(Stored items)
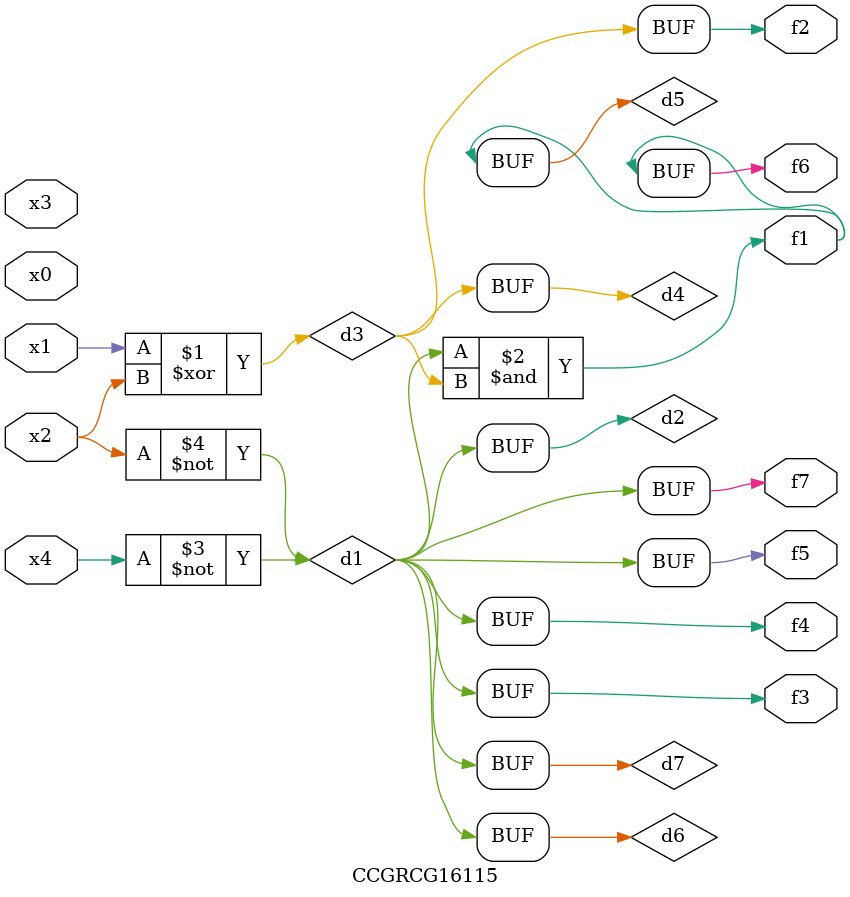
<source format=v>
module CCGRCG16115(
	input x0, x1, x2, x3, x4,
	output f1, f2, f3, f4, f5, f6, f7
);

	wire d1, d2, d3, d4, d5, d6, d7;

	not (d1, x4);
	not (d2, x2);
	xor (d3, x1, x2);
	buf (d4, d3);
	and (d5, d1, d3);
	buf (d6, d1, d2);
	buf (d7, d2);
	assign f1 = d5;
	assign f2 = d4;
	assign f3 = d7;
	assign f4 = d7;
	assign f5 = d7;
	assign f6 = d5;
	assign f7 = d7;
endmodule

</source>
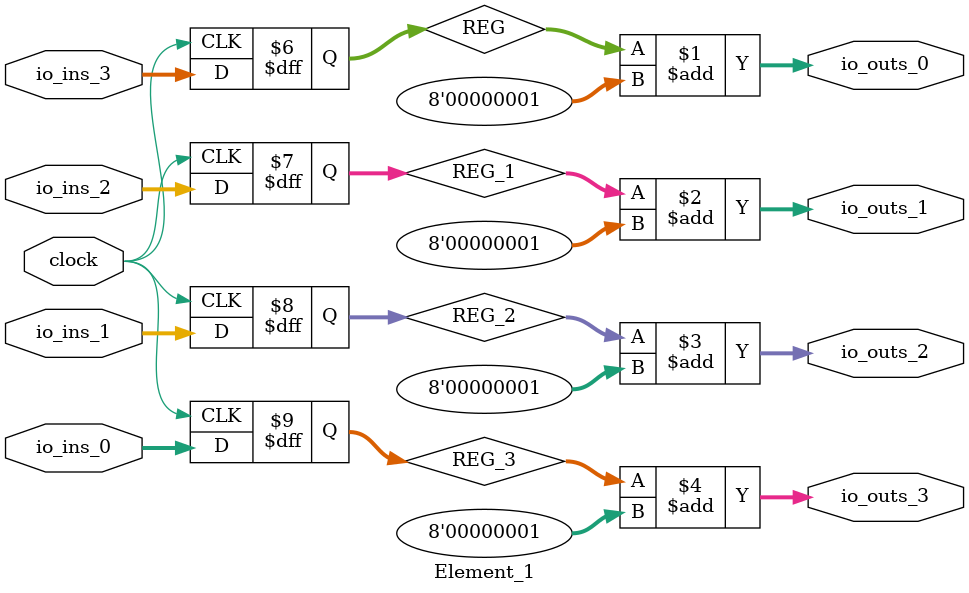
<source format=v>
module Element_1(
  input        clock,
  input  [7:0] io_ins_0,
  input  [7:0] io_ins_1,
  input  [7:0] io_ins_2,
  input  [7:0] io_ins_3,
  output [7:0] io_outs_0,
  output [7:0] io_outs_1,
  output [7:0] io_outs_2,
  output [7:0] io_outs_3
);
`ifdef RANDOMIZE_REG_INIT
  reg [31:0] _RAND_0;
  reg [31:0] _RAND_1;
  reg [31:0] _RAND_2;
  reg [31:0] _RAND_3;
`endif // RANDOMIZE_REG_INIT
  reg [7:0] REG; // @[MockArray.scala 33:45]
  reg [7:0] REG_1; // @[MockArray.scala 33:45]
  reg [7:0] REG_2; // @[MockArray.scala 33:45]
  reg [7:0] REG_3; // @[MockArray.scala 33:45]
  assign io_outs_0 = REG + 8'h1; // @[MockArray.scala 33:49]
  assign io_outs_1 = REG_1 + 8'h1; // @[MockArray.scala 33:49]
  assign io_outs_2 = REG_2 + 8'h1; // @[MockArray.scala 33:49]
  assign io_outs_3 = REG_3 + 8'h1; // @[MockArray.scala 33:49]
  always @(posedge clock) begin
    REG <= io_ins_3; // @[MockArray.scala 33:45]
    REG_1 <= io_ins_2; // @[MockArray.scala 33:45]
    REG_2 <= io_ins_1; // @[MockArray.scala 33:45]
    REG_3 <= io_ins_0; // @[MockArray.scala 33:45]
  end
// Register and memory initialization
`ifdef RANDOMIZE_GARBAGE_ASSIGN
`define RANDOMIZE
`endif
`ifdef RANDOMIZE_INVALID_ASSIGN
`define RANDOMIZE
`endif
`ifdef RANDOMIZE_REG_INIT
`define RANDOMIZE
`endif
`ifdef RANDOMIZE_MEM_INIT
`define RANDOMIZE
`endif
`ifndef RANDOM
`define RANDOM $random
`endif
`ifdef RANDOMIZE_MEM_INIT
  integer initvar;
`endif
`ifndef SYNTHESIS
`ifdef FIRRTL_BEFORE_INITIAL
`FIRRTL_BEFORE_INITIAL
`endif
initial begin
  `ifdef RANDOMIZE
    `ifdef INIT_RANDOM
      `INIT_RANDOM
    `endif
    `ifndef VERILATOR
      `ifdef RANDOMIZE_DELAY
        #`RANDOMIZE_DELAY begin end
      `else
        #0.002 begin end
      `endif
    `endif
`ifdef RANDOMIZE_REG_INIT
  _RAND_0 = {1{`RANDOM}};
  REG = _RAND_0[7:0];
  _RAND_1 = {1{`RANDOM}};
  REG_1 = _RAND_1[7:0];
  _RAND_2 = {1{`RANDOM}};
  REG_2 = _RAND_2[7:0];
  _RAND_3 = {1{`RANDOM}};
  REG_3 = _RAND_3[7:0];
`endif // RANDOMIZE_REG_INIT
  `endif // RANDOMIZE
end // initial
`ifdef FIRRTL_AFTER_INITIAL
`FIRRTL_AFTER_INITIAL
`endif
`endif // SYNTHESIS
endmodule

</source>
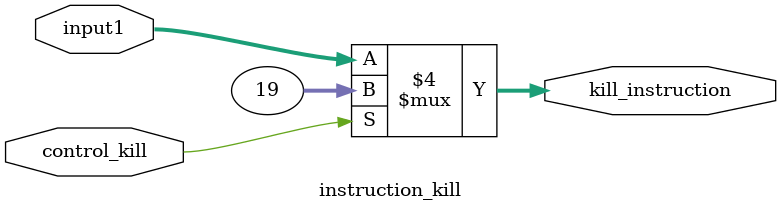
<source format=v>
`timescale 1ps / 1ps


module instruction_kill(input [31:0]input1,output reg[31:0]kill_instruction,input control_kill);
parameter nop=32'b00000000000000000000000000010011;
always@(*)
begin
if (control_kill==1)
begin
kill_instruction=nop;
end
else 
kill_instruction=input1;
end
endmodule

</source>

◆ **Brief**
Copy the lines exactly as they appear from the opening of the entries above through the line with "always @(posedge clock) begin", excluding all pictures.

◆ **Response area**
<source format=v>
module CCGRCG16115(
	input x0, x1, x2, x3, x4,
	output f1, f2, f3, f4, f5, f6, f7
);

	wire d1, d2, d3, d4, d5, d6, d7;

	not (d1, x4);
	not (d2, x2);
	xor (d3, x1, x2);
	buf (d4, d3);
	and (d5, d1, d3);
	buf (d6, d1, d2);
	buf (d7, d2);
	assign f1 = d5;
	assign f2 = d4;
	assign f3 = d7;
	assign f4 = d7;
	assign f5 = d7;
	assign f6 = d5;
	assign f7 = d7;
endmodule

</source>
<source format=v>
module Element_1(
  input        clock,
  input  [7:0] io_ins_0,
  input  [7:0] io_ins_1,
  input  [7:0] io_ins_2,
  input  [7:0] io_ins_3,
  output [7:0] io_outs_0,
  output [7:0] io_outs_1,
  output [7:0] io_outs_2,
  output [7:0] io_outs_3
);
`ifdef RANDOMIZE_REG_INIT
  reg [31:0] _RAND_0;
  reg [31:0] _RAND_1;
  reg [31:0] _RAND_2;
  reg [31:0] _RAND_3;
`endif // RANDOMIZE_REG_INIT
  reg [7:0] REG; // @[MockArray.scala 33:45]
  reg [7:0] REG_1; // @[MockArray.scala 33:45]
  reg [7:0] REG_2; // @[MockArray.scala 33:45]
  reg [7:0] REG_3; // @[MockArray.scala 33:45]
  assign io_outs_0 = REG + 8'h1; // @[MockArray.scala 33:49]
  assign io_outs_1 = REG_1 + 8'h1; // @[MockArray.scala 33:49]
  assign io_outs_2 = REG_2 + 8'h1; // @[MockArray.scala 33:49]
  assign io_outs_3 = REG_3 + 8'h1; // @[MockArray.scala 33:49]
  always @(posedge clock) begin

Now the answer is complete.